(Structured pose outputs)

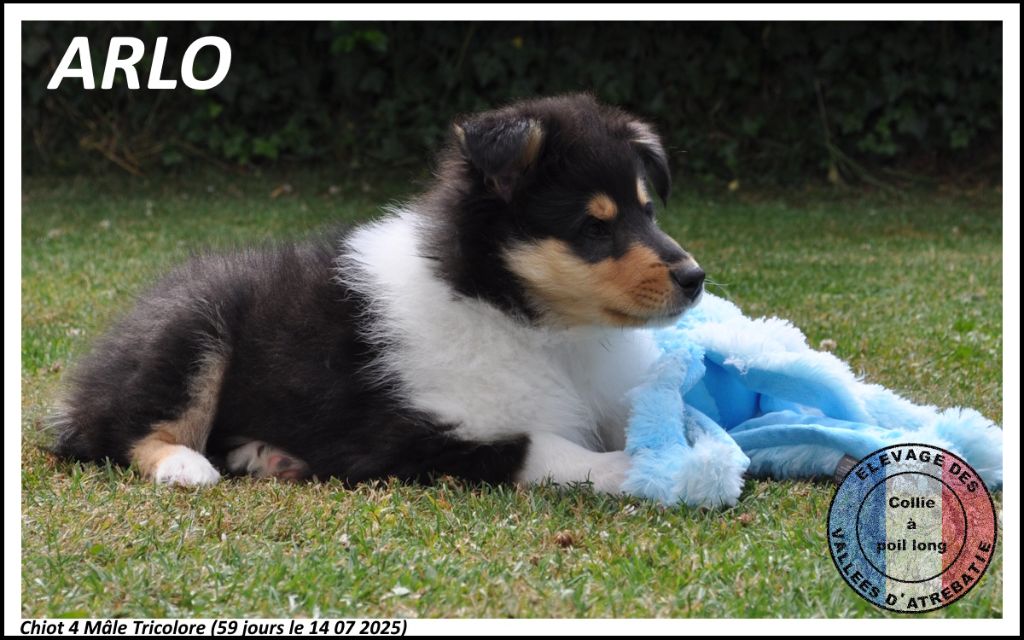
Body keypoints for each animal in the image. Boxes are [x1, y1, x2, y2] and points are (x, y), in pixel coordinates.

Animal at [50, 94, 705, 493]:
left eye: (647, 212)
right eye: (593, 227)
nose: (695, 279)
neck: (535, 326)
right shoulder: (413, 435)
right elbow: (545, 448)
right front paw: (646, 467)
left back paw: (263, 455)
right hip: (191, 328)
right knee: (123, 430)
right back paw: (187, 466)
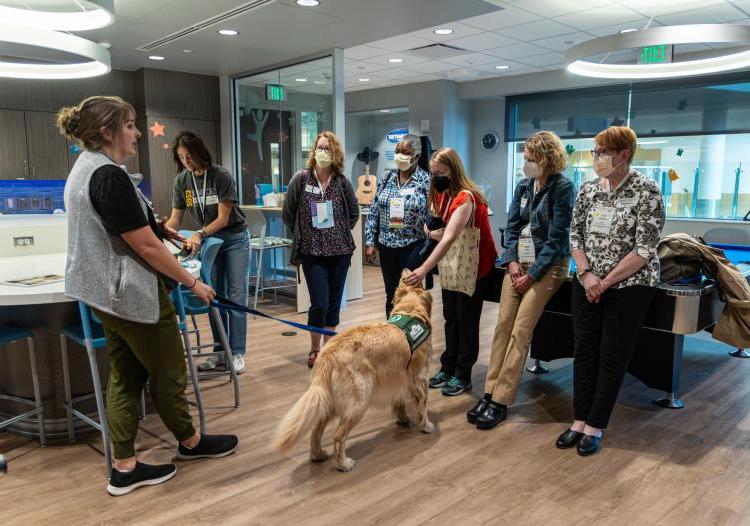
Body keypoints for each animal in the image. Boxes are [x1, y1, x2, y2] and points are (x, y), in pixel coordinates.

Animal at [276, 272, 434, 474]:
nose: (408, 271)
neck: (410, 311)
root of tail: (327, 356)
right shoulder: (420, 378)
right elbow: (423, 406)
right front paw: (426, 425)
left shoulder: (399, 379)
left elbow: (399, 401)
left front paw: (402, 419)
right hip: (358, 402)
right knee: (338, 436)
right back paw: (343, 464)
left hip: (330, 401)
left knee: (316, 430)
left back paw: (318, 455)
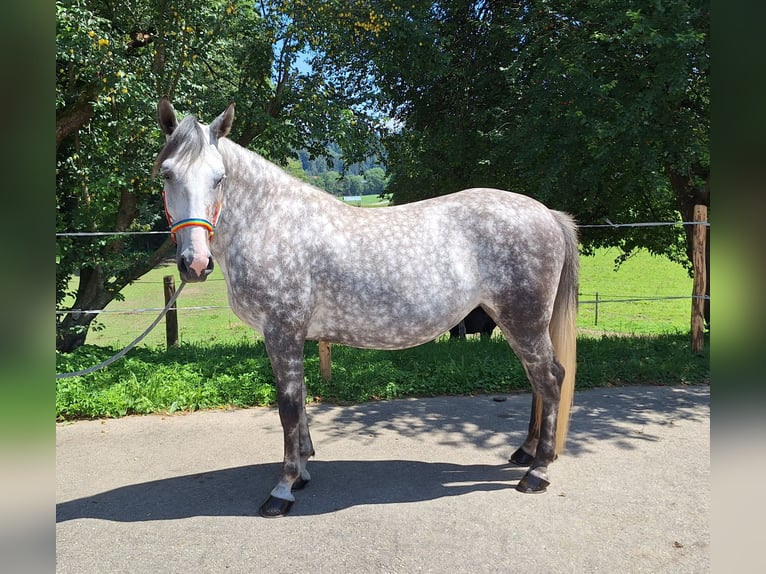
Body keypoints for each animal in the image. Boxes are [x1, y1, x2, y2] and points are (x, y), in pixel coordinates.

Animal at [153, 97, 580, 520]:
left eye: (219, 178)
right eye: (167, 175)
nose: (195, 264)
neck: (273, 224)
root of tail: (548, 214)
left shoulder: (282, 332)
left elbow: (288, 407)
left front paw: (283, 488)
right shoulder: (293, 337)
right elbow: (301, 400)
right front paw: (303, 470)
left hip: (524, 322)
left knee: (550, 380)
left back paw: (537, 471)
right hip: (520, 324)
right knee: (538, 382)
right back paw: (525, 453)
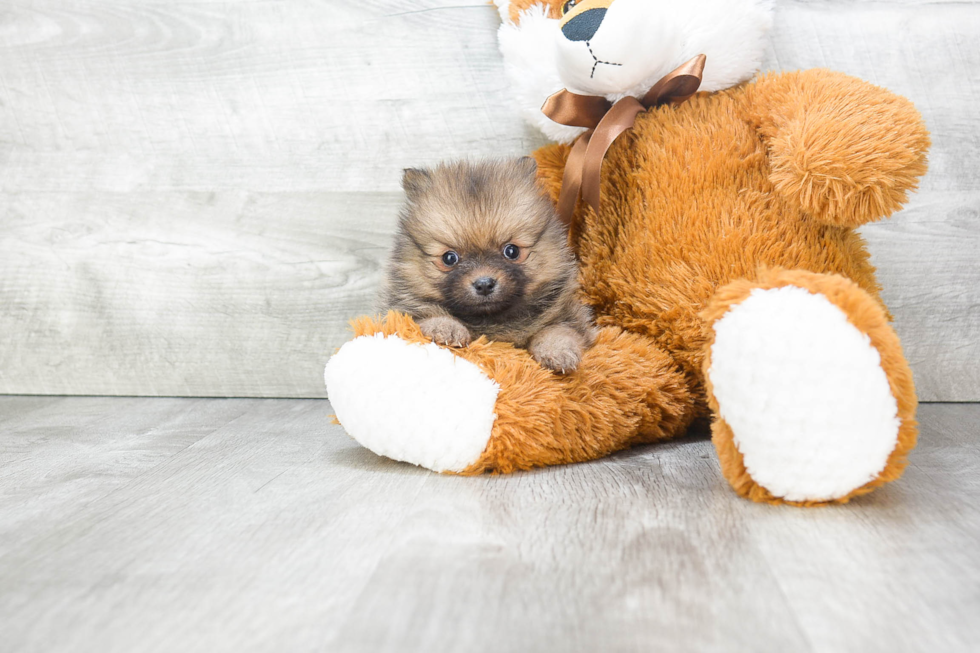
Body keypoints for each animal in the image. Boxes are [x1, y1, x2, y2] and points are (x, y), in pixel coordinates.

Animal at [382, 157, 596, 372]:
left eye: (512, 251)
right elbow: (425, 316)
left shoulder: (569, 315)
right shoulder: (403, 310)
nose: (484, 284)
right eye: (449, 258)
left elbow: (558, 330)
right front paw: (445, 328)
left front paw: (557, 352)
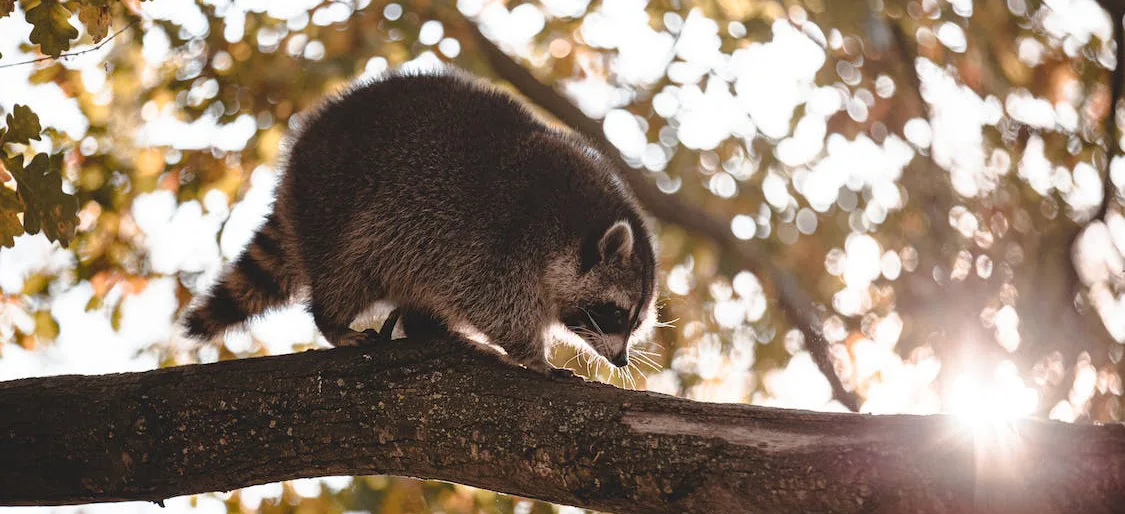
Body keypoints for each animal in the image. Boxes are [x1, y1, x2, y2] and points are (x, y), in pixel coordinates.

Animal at [181, 67, 658, 373]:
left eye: (635, 322)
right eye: (615, 313)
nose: (621, 360)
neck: (570, 219)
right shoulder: (497, 238)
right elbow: (491, 300)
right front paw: (530, 352)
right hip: (337, 207)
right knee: (344, 272)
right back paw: (333, 321)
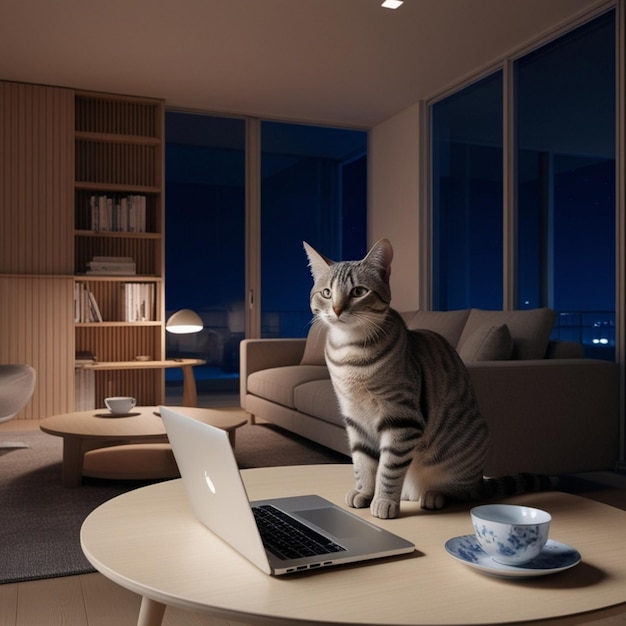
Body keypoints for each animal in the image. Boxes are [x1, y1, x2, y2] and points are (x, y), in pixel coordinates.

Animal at [302, 239, 552, 516]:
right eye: (327, 293)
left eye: (358, 292)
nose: (336, 309)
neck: (350, 353)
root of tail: (480, 481)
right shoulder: (354, 418)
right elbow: (363, 462)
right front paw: (364, 493)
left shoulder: (401, 417)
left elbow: (388, 468)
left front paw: (384, 501)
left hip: (464, 452)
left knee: (460, 492)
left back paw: (432, 496)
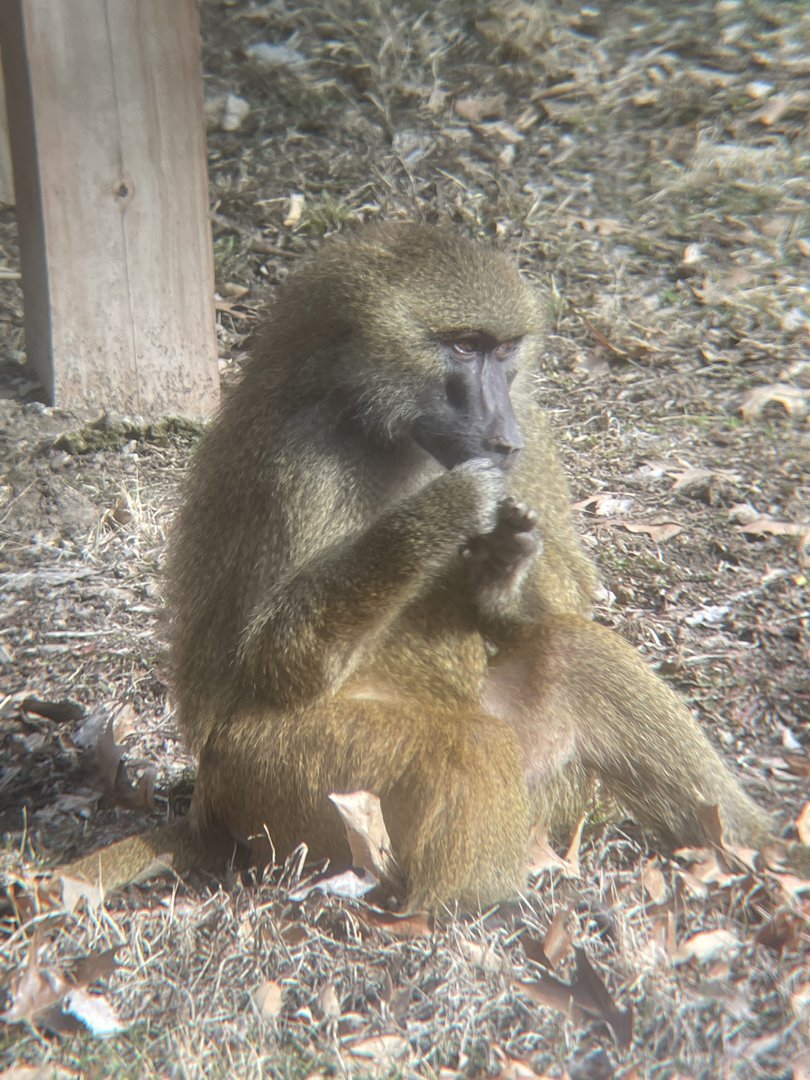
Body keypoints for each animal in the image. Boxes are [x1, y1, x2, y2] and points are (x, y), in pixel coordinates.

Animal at [62, 221, 794, 911]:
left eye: (503, 350)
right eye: (462, 347)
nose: (500, 436)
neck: (372, 415)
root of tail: (209, 809)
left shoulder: (532, 423)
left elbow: (571, 601)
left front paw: (504, 567)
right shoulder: (292, 462)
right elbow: (277, 659)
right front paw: (445, 511)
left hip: (540, 784)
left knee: (571, 653)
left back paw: (758, 847)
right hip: (275, 788)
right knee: (465, 745)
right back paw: (455, 910)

## EXERCISE DIRECTIONS
Give the data again exactly as it appears, but without any images.

## PROBLEM SOLUTION
Body keypoints for each animal in the image. Boxes are [x1, y1, x2, y2] and points are (x, y), in pixel coordinates.

Animal at [50, 94, 705, 493]:
left eye: (647, 212)
right eye: (593, 227)
nose: (695, 279)
neck: (535, 326)
right shoulder: (413, 435)
right elbow: (545, 448)
right front paw: (646, 467)
left back paw: (263, 455)
right hip: (191, 328)
right knee: (123, 430)
right back paw: (187, 466)
Body keypoints for each animal in the image. Boxes are [x1, y1, x2, y2] and points are (x, y), in pixel coordinates.

Animal at [276, 272, 434, 474]:
nose: (408, 271)
neck: (410, 311)
root of tail: (327, 356)
right shoulder: (420, 378)
right elbow: (423, 406)
right front paw: (426, 425)
left shoulder: (399, 379)
left elbow: (399, 401)
left front paw: (402, 419)
right hip: (358, 402)
right knee: (338, 436)
right back paw: (343, 464)
left hip: (330, 401)
left knee: (316, 430)
left back paw: (318, 455)
Body keypoints for each animal in the image. Boxes are [x1, y1, x2, y2] and points are (x, y), in pixel coordinates.

Animal at [153, 97, 580, 520]:
left eye: (219, 178)
right eye: (167, 175)
nose: (195, 264)
neck: (273, 224)
root of tail: (548, 214)
left shoulder: (282, 332)
left elbow: (288, 407)
left front paw: (283, 488)
right shoulder: (293, 337)
right elbow: (301, 400)
right front paw: (303, 470)
left hip: (524, 322)
left knee: (550, 380)
left back paw: (537, 471)
right hip: (520, 324)
right knee: (538, 382)
right back paw: (525, 453)
Body keypoints for each animal in the image. Boxes are [x1, y1, x2, y2] and points are (x, y), in pixel coordinates.

Animal at [382, 157, 596, 372]:
left eye: (512, 251)
right elbow: (425, 316)
left shoulder: (569, 315)
right shoulder: (403, 310)
nose: (484, 284)
right eye: (449, 258)
left elbow: (558, 330)
right front paw: (445, 328)
left front paw: (557, 352)
Body keypoints for each animal in the image. Boxes are [x1, y1, x2, y2] and points are (x, y), in pixel coordinates.

Animal at [181, 67, 658, 373]:
left eye: (635, 322)
right eye: (615, 313)
nose: (621, 360)
neck: (570, 219)
right shoulder: (497, 238)
right elbow: (491, 300)
right front paw: (530, 352)
right hip: (337, 207)
right knee: (344, 272)
right back paw: (333, 321)
Body keypoints for each animal in the image. Boxes are [x1, y1, x2, y2] and points are (x, y), in pixel coordinates.

Animal at [302, 239, 552, 516]:
right eye: (327, 293)
left eye: (358, 292)
nose: (336, 309)
neck: (350, 353)
root of tail: (480, 481)
right shoulder: (354, 418)
right elbow: (363, 462)
right front paw: (364, 493)
left shoulder: (401, 417)
left elbow: (388, 468)
left front paw: (384, 501)
left hip: (464, 452)
left knee: (460, 492)
left back paw: (432, 496)
Body keypoints for each animal in the image. Boxes are [x1, y1, x2, y2] and points are (x, y), in pixel coordinates.

Animal at [62, 221, 794, 911]:
left eye: (503, 350)
right eye: (462, 347)
nose: (500, 436)
neck: (372, 415)
root of tail: (209, 809)
left shoulder: (532, 423)
left elbow: (571, 601)
left front paw: (504, 567)
right shoulder: (292, 462)
right elbow: (277, 659)
right front paw: (445, 511)
left hip: (540, 784)
left knee: (571, 653)
left back paw: (758, 847)
right hip: (275, 788)
right knee: (465, 745)
right back paw: (455, 910)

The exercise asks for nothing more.